What happens in 10yrs when these "permanent" Super JOs decide to retire at 20 and there's no one left to fill the holes because initial accessions have been curtailed? I never was and never will be an NPC guy, but I imagine that you have to continue to feed the system with a given input. If you curtail the input you could create "pools" to provide for a short term surge but once these pools dry up it would be awhile before the pump that is NPC could refill the system.
It's not a binary dilemma. It's not "up or out" vs "everyone can stay around as long as they like". There are solutions which could offer a happy medium.
- Select and screen a certain percentage of guys as Permanent WTIs, VT Instructors, FRS Instructors, Adversary pilots, etc, in a similar way to the PMPs at the Academy.
- Expand the SAUs in each community to function as a UIC for permanent instructors without impacting the 'career' billets in the Fleet squadrons.
- Adopt a construct like the Air Reserve Technician model the USAFR uses, where people are hired as GS to support a Reserve unit or training unit, and hold a concurrent Reserve commission in that unit. So for example, GS-12 Joe directly supports the RAG as a ground school and/or sim instructor, and he's also LCDR Joe who keeps up his quals and currency with them, and can switch clothes as needed. It works great for the AF.
There's a lot of talk about how do you screen guys for promotion or DH/CO if there's no standard career path...there's definitely no such thing as a standard career in the Reserves, and yet they screen and promote guys there without issues. Once you dump the idea of being in the 'right jobs' and evaluate the records on their own merits, it's perfectly workable.
Isn't this what the Reserves are for?
I get that the current personnel system is not PERFECT, but it does seem to work.
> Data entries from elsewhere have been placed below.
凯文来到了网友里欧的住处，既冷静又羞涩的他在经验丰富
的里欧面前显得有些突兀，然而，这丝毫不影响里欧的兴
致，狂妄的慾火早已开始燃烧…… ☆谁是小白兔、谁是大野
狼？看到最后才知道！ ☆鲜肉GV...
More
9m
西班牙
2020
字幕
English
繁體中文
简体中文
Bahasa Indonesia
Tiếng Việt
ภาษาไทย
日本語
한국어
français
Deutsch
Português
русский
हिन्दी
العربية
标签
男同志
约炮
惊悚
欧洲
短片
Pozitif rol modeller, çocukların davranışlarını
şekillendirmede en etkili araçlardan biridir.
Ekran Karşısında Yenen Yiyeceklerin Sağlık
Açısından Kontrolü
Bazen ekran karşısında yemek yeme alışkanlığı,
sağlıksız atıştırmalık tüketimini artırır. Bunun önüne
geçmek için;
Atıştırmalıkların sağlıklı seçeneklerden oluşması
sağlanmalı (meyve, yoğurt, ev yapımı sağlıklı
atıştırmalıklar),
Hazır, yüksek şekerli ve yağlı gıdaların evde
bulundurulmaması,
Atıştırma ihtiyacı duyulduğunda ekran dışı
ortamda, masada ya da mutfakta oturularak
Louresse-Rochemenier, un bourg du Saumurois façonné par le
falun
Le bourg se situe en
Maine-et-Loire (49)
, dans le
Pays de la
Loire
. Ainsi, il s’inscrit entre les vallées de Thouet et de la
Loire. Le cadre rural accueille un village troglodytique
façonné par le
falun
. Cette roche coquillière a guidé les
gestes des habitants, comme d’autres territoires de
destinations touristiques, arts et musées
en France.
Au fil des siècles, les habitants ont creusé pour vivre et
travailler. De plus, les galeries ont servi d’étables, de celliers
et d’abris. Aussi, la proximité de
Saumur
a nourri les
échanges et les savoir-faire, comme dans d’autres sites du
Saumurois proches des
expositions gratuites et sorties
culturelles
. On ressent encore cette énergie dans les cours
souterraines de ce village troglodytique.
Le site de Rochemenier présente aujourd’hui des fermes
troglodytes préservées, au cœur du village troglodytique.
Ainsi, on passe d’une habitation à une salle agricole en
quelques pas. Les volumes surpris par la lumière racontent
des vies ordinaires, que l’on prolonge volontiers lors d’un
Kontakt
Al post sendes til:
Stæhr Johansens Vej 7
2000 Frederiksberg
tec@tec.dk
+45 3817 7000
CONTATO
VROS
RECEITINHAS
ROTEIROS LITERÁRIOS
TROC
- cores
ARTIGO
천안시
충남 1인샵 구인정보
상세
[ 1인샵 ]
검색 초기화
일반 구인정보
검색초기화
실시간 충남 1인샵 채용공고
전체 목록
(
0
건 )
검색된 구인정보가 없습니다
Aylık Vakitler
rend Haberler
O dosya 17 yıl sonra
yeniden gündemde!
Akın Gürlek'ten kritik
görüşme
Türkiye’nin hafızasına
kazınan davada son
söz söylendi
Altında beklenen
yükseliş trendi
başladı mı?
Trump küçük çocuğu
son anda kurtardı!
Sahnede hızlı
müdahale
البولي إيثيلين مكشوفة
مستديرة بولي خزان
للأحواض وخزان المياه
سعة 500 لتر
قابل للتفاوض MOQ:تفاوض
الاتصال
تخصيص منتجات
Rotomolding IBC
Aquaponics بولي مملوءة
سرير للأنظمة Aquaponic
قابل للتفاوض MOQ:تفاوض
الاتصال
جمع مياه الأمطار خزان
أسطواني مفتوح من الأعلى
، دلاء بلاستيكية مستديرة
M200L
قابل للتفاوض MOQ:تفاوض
My observation is that a lot of the complaints on this board about the current system seem to fall under two categories:
1. No Peter Pans. This is the category for the individual who is upset that the system won't let him be a JO/put pilot for life and that they have to go to the boat/staff/get a patch*.
2. Personal wrongs. This is the category for the individual who is upset that the system has done them wrong based on outlier/exceptional circumstances.
A common factor in these gripes is that they're all about how the system is failing THE INDIVIDUAL. The system isn't allowing someone to do what he/she wants and therefore the system must be broken. But that's not what the system was designed for. However, these complaints seem to have evolved from "the system is bad because it doesn't do what I want" to "the system is bad because it has wasted my valuable training/qualifications/etc". It's a nice sales pitch by those people who want to do their own thing, but I'm just not sure there's a need for a 20yr LT WTI or FRS instructor. If there's data that shows that the current construct of the VT/FRS/WTI/whatever is failing then maybe that is a solution. But lacking that data, this is just a solution looking for a problem.
*Patch aside: I don't get the hatred of the patch. JOs wanted a path that allowed them to maintain tactical proficiency and keep flying. The WTI model was born that gives a clearcut path for guys to stay in grey airplanes but no one likes it because WTIs drink the Kool-Aid, tactics are dumb, gnar, whatever.